AC133, also known as CD133, is a transmembrane glycoprotein identified as a cancer stem cell marker linked to several metastatic malignancies and tumor relapse. In a recent study, a single dose of AC133-directed CAR-T induced histologic remission in mice xenografted with brain metastasis cells from a primary lung source [100], though mice in this model eventually relapsed and succumbed to their tumor burden. AC133 CAR-T has also been tested in metastatic SCLC models in conjunction with PD-1 inhibition and CD73 inhibition in an orthotopic xenograft mouse model with complete response seen in 25% of mice without evidence of GVHD [101].

Gangliosides disialoganglioside GD2 (GD2) and ganglioside GM2 (GM2)

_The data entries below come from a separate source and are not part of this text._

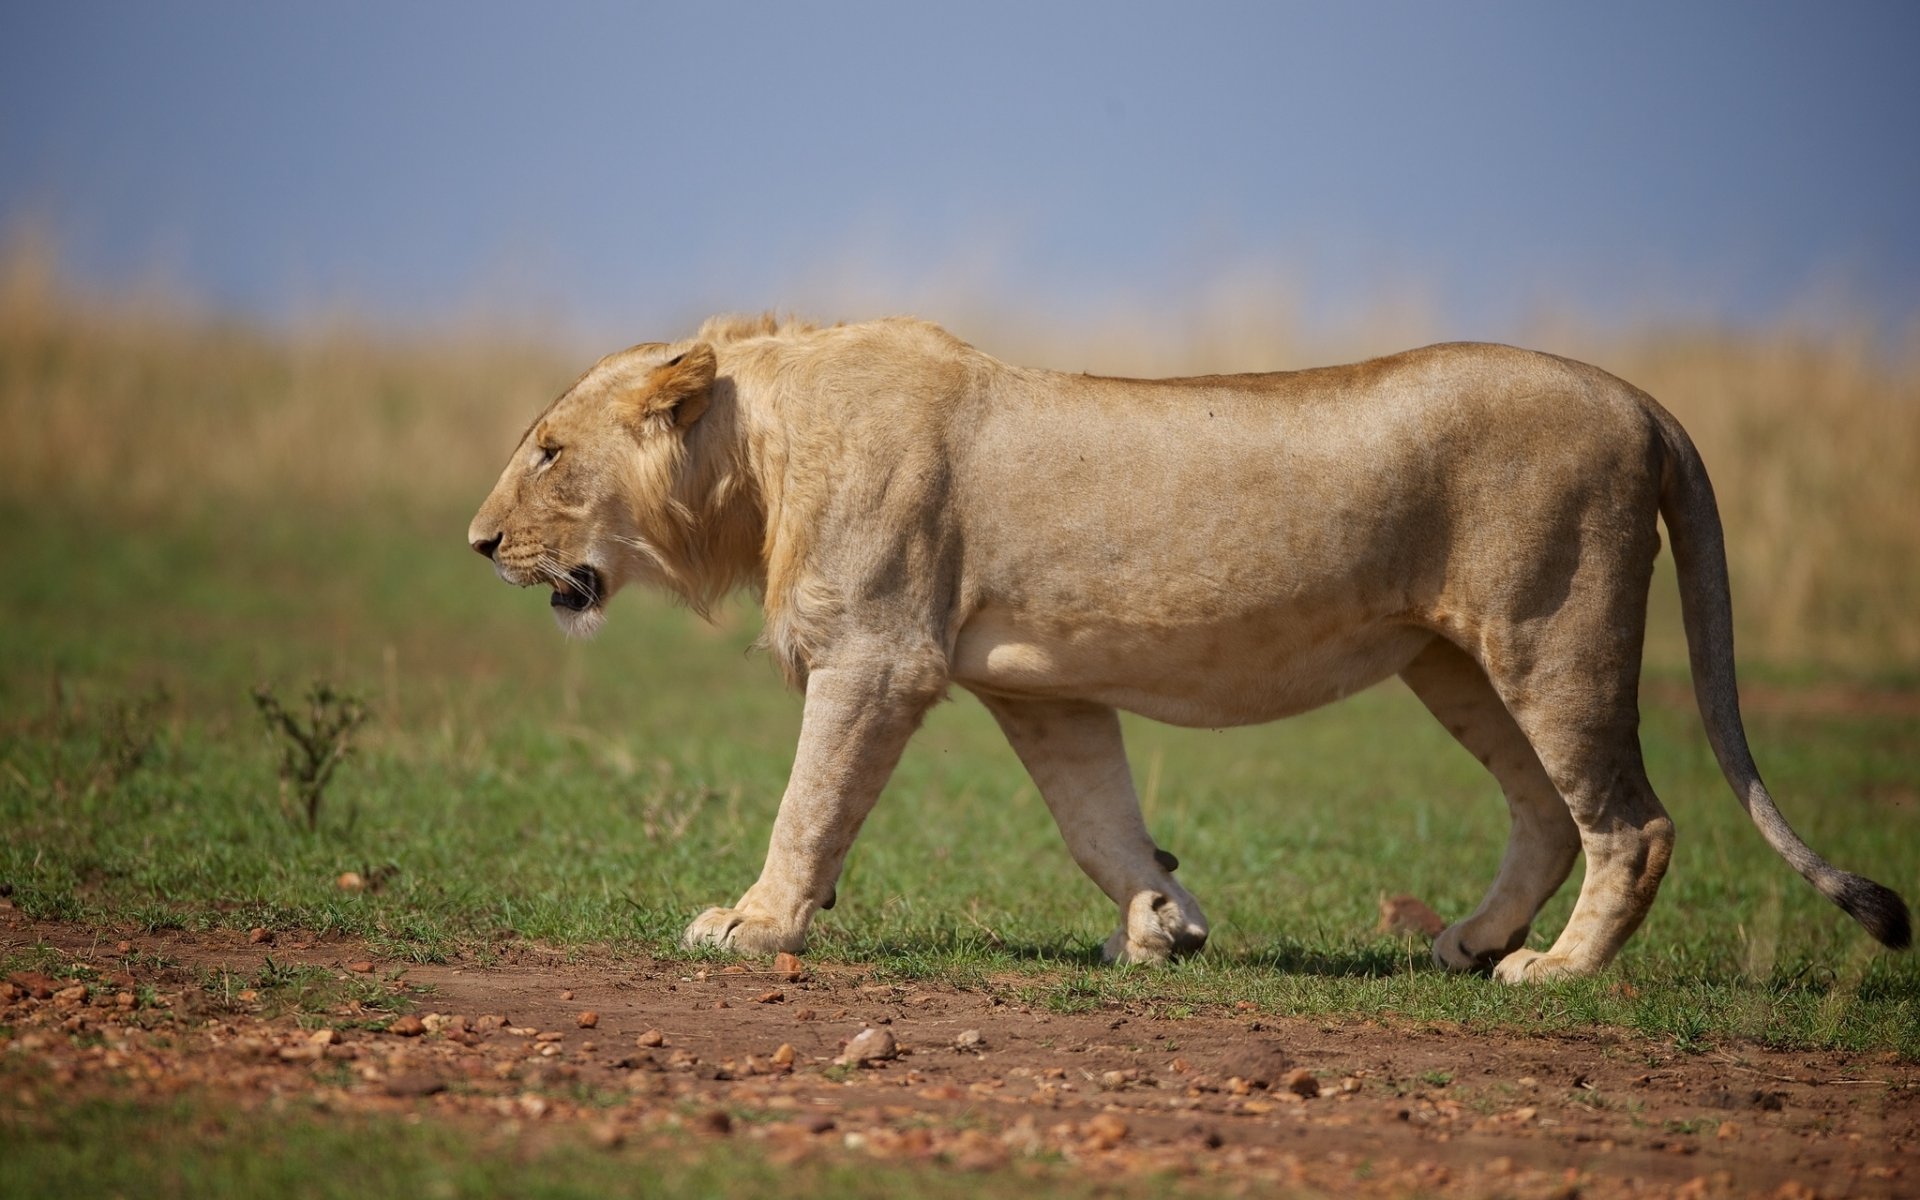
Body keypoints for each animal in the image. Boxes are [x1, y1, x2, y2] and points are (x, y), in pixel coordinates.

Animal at [468, 314, 1910, 982]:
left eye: (547, 450)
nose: (477, 545)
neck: (755, 456)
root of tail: (1642, 398)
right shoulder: (1036, 688)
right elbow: (1099, 818)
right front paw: (1163, 925)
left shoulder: (877, 657)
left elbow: (808, 806)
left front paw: (752, 923)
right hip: (1451, 659)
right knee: (1550, 812)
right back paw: (1465, 943)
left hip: (1555, 631)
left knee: (1635, 821)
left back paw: (1553, 972)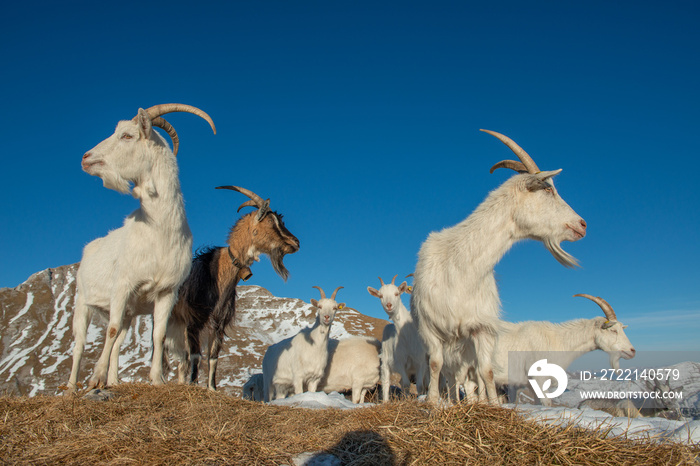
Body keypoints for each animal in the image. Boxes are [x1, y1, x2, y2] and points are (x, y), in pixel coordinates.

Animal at [69, 104, 216, 392]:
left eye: (127, 135)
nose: (85, 157)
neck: (160, 231)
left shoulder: (167, 292)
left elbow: (158, 335)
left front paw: (157, 379)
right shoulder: (122, 285)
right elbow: (111, 330)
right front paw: (95, 378)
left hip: (129, 311)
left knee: (118, 342)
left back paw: (113, 381)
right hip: (82, 302)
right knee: (80, 344)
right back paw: (71, 387)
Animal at [169, 186, 300, 390]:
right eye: (272, 222)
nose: (296, 242)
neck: (219, 273)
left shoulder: (218, 324)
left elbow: (213, 358)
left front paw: (212, 389)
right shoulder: (194, 321)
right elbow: (196, 356)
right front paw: (194, 385)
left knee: (182, 359)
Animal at [366, 274, 426, 402]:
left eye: (396, 293)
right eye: (380, 296)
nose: (389, 305)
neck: (408, 336)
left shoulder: (420, 361)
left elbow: (419, 385)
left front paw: (420, 398)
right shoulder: (400, 362)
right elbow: (407, 384)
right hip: (385, 362)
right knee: (387, 382)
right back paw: (385, 401)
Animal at [412, 130, 588, 404]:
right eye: (548, 189)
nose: (582, 224)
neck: (462, 268)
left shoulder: (481, 328)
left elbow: (486, 371)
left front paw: (492, 405)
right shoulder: (430, 327)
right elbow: (435, 364)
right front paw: (432, 403)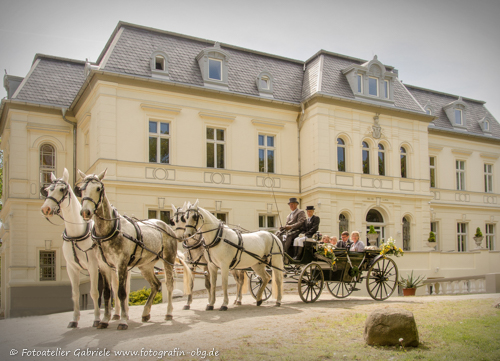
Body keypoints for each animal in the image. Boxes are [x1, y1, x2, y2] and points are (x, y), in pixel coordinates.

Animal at [40, 167, 124, 328]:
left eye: (61, 189)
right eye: (48, 190)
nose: (46, 209)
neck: (76, 233)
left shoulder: (93, 265)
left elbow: (94, 292)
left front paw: (97, 318)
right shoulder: (71, 268)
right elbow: (75, 294)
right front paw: (74, 319)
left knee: (115, 287)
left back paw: (115, 314)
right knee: (113, 287)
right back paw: (115, 314)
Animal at [78, 169, 193, 330]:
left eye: (98, 188)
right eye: (82, 189)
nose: (86, 212)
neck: (110, 231)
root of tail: (166, 227)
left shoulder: (121, 264)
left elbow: (121, 293)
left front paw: (123, 321)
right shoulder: (104, 266)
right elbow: (107, 294)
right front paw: (105, 320)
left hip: (168, 260)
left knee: (169, 284)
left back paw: (169, 312)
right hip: (146, 265)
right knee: (156, 285)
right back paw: (145, 312)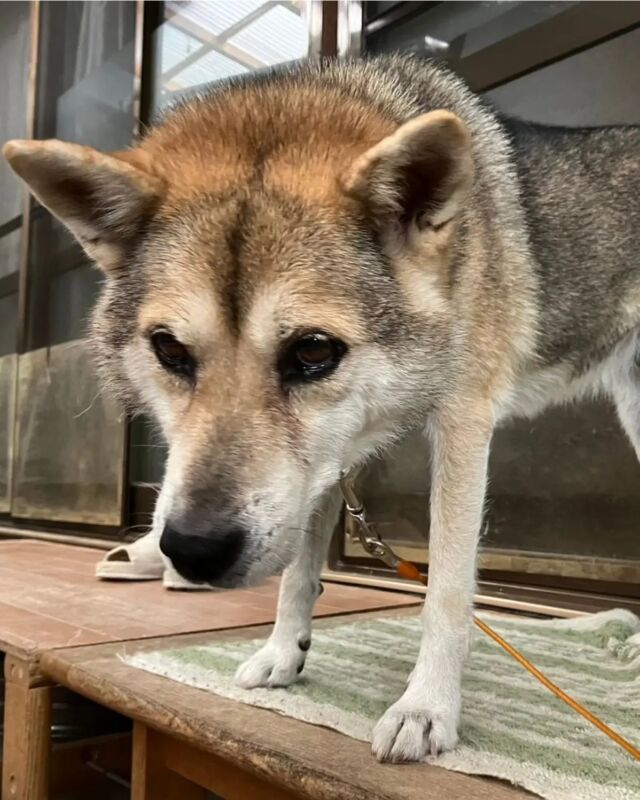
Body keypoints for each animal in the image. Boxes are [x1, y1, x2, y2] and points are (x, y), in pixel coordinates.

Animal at [5, 54, 640, 764]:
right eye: (168, 349)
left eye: (312, 350)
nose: (193, 551)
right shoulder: (327, 459)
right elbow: (297, 572)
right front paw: (284, 654)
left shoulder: (463, 426)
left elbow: (446, 588)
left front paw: (427, 708)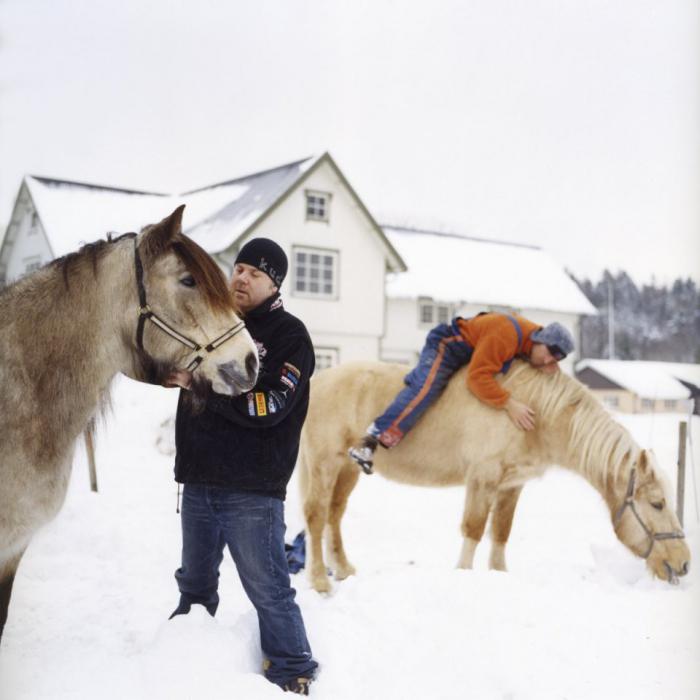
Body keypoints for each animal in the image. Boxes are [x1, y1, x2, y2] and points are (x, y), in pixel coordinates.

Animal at [300, 358, 688, 592]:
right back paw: (320, 581)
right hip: (324, 462)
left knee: (334, 515)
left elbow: (500, 532)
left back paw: (343, 568)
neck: (536, 413)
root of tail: (319, 379)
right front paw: (463, 574)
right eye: (657, 503)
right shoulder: (482, 479)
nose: (684, 563)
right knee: (317, 516)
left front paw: (499, 576)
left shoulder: (511, 486)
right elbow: (473, 529)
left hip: (347, 468)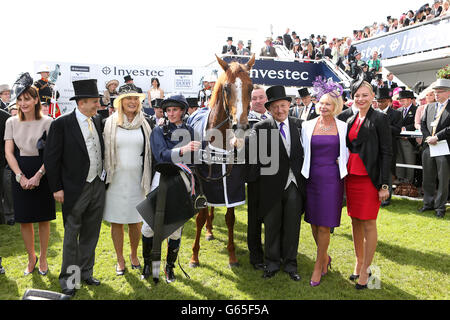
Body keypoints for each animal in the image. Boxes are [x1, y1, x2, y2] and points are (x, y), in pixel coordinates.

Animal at [188, 54, 255, 268]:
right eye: (226, 88)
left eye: (251, 87)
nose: (240, 126)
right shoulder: (204, 181)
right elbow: (200, 217)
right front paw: (194, 256)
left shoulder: (232, 184)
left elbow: (230, 218)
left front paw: (232, 256)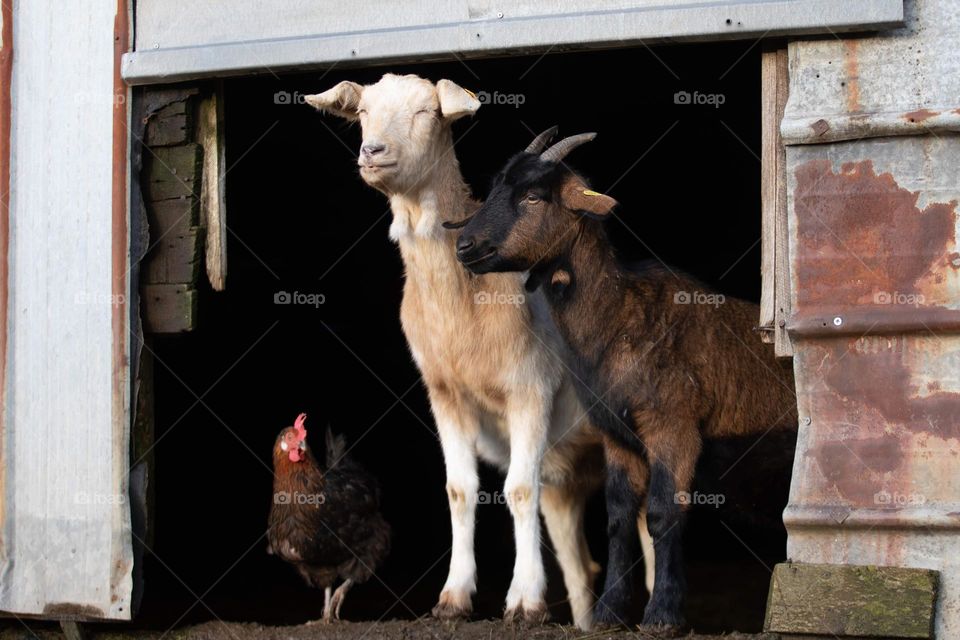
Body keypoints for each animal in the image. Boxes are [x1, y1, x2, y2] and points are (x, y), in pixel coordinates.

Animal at [304, 76, 606, 628]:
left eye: (428, 111)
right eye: (362, 111)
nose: (372, 152)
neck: (464, 306)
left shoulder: (530, 385)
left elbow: (518, 489)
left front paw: (524, 603)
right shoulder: (444, 393)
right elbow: (460, 488)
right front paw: (453, 597)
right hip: (568, 468)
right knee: (580, 565)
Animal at [455, 130, 798, 634]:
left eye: (534, 196)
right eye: (497, 186)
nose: (464, 245)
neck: (620, 317)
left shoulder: (672, 426)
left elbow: (662, 512)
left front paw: (663, 615)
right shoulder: (614, 434)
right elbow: (618, 518)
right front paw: (609, 613)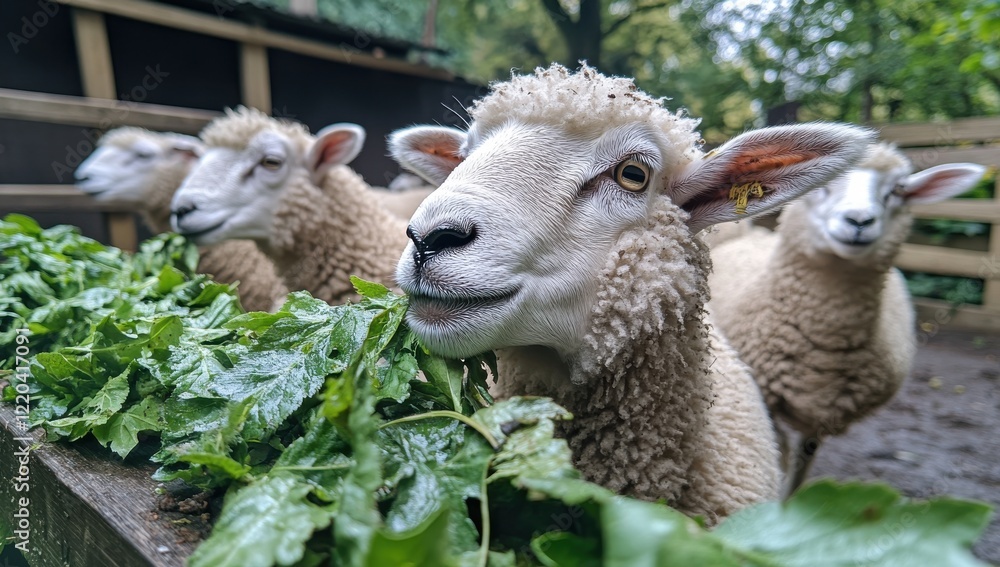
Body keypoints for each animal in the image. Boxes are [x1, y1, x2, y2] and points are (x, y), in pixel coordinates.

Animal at [707, 142, 987, 492]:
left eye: (897, 190)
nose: (859, 221)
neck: (825, 340)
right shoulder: (766, 401)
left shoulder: (823, 420)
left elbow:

The GD2 and ganglioside GM2 (GM2), are also known to be overexpressed on cancer cells and are associated, at least in part, with the malignant properties of cancers, including SCLC [102]. GD2-directed CAR-T has previously demonstrated strong efficacy in neuroblastoma, with a recent phase I/II trial of patients with relapsed/refractory high-risk neuroblastoma treated with third-generation (CD28 + 4-IBB) GD2-specific CAR demonstrating an overall response of 63% and event-free survival of 36% [103]. GD2 is also extracellularly expressed on up to 80% of SCLC tumors [104, 105], with previous studies demonstrating anti-tumor activity of 2G (CD28) CAR-T cells directed against GD2 in xenografted mouse models [106]. A study investigating rejuvenated induced pluripotent stem cell (iPSC)-derived GD2 CAR-T cells demonstrated robust cytotoxicity against SCLC in mice [107]. This promising approach has been recently investigated using iPSCs to generate CAR-T cells capable of overcoming T-cell exhaustion and limited expansion capacity when compared against conventional GD2-CAR-T. Separately, a third-generation CAR-T model against GM2 expressing IL-7 and CCL19 has demonstrated strong efficacy in a SCLC xenograft model [108]. The expression of IL-7 and CCL19 was found to induce significant CAR-T cell tumor infiltration and long term GM2-specific memory responses without detectable adverse events. A current in-human phase I trial of CAR-T cells directed against GD2 and inducible caspase 9 safety switch is currently being studied (NCT05620342).

CD56

CD56, also known as NCAM (neuronal cell adhesion molecule) is one of the receptors expressed on the surface of neural cells, NK cells, dendritic cells, and a subset of T cells. It is noted that CD56 is often overexpressed in neuroendocrine tumors, including nearly all SCLC types [109]. Lorvotuzumab mertansine, an ADC against CD56, was successful in murine models but did not improve survival in a phase I/II study [110]. Similarly, Crossland et al. [111] demonstrated CD56 directed CAR-T cells in neuroblastoma and SCLC mouse models with significant reduction in tumor burden after infusion, and a modest effect on OS, though safety concerns remain due to the potential for on-target, off tissue toxicity, particularly given CD56’s expression in neural cells.